IBUs can have borrowed funds in foreign currency,
which have original maturity of over a year.


They are not empowered to open current or
savings account or issue bearer instruments/cheques. All payment transaction must
be undertaken through bank transfers.


With approval of their board of directors, IBUs
can deal in structured products and derivatives.

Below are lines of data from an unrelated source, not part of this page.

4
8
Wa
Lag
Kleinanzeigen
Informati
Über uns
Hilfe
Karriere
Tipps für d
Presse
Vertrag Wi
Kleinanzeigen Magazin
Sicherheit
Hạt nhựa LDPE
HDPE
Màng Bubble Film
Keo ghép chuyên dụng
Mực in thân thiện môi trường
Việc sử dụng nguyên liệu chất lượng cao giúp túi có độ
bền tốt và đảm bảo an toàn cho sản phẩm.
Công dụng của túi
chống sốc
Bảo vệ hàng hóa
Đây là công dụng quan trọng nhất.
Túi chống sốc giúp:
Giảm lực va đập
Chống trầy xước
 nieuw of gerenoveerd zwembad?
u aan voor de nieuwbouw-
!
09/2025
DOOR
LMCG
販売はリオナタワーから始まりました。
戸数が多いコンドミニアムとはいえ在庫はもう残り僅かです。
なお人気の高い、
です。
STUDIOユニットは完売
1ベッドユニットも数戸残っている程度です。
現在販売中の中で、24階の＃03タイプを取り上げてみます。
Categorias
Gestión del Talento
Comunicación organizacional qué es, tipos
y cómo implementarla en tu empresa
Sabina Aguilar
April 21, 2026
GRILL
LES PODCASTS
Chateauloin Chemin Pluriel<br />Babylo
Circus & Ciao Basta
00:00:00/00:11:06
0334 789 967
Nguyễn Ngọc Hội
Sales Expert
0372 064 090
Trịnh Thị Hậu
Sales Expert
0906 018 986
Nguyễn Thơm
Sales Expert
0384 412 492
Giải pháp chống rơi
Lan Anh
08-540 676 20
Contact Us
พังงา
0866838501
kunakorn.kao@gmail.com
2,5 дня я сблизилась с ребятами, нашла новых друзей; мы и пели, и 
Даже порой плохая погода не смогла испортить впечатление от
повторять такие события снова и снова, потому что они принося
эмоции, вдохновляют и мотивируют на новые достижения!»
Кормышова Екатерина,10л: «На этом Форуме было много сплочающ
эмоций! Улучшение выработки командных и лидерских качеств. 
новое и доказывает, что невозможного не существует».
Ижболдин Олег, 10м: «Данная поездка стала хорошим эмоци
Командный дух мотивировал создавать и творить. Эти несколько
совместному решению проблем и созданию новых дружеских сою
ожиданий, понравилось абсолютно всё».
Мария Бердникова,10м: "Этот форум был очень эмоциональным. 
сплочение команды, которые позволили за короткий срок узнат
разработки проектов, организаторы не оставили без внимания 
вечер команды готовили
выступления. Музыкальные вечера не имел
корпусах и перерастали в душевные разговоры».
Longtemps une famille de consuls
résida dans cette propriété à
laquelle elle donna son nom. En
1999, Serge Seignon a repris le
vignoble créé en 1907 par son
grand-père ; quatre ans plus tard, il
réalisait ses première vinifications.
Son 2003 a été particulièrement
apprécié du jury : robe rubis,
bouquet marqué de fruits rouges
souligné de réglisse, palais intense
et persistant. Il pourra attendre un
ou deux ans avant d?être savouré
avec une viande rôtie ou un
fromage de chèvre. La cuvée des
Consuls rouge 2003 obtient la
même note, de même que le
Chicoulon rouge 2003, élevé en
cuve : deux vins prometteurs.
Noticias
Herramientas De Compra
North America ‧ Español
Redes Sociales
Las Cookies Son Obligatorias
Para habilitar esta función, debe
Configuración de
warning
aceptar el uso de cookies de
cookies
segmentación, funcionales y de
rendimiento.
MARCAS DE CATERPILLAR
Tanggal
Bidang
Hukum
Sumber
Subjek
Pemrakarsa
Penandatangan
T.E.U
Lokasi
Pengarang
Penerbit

IBUs can factor export receivables so as to enable
exporters to improve cash flow and meet capital requirements.

Other regulatory norms

– IBUs need to take
prudential regulations like adopting credit risk management policy, liquidity and
interest rate risk management policies as laid down by the RBI.

– They have to follow KYC
norms rigorously as part of anti-money laundering measures and cannot carry out
cash transactions.

– They would have to
maintain nostro accounts (an account maintained in a foreign country by a
domestic bank denominated in that country’s currency) with correspondent banks
which would be distinct from nostro accounts maintained by other branches of
that foreign bank in India.

– Deposits of IBUs will not
be applicable for insurance by the DICGC. Further, the RBI will neither act as
the lender of the last resort for IBUs nor will it provide financial support to IBUs. The parent bank has to provide any kind of monetary support.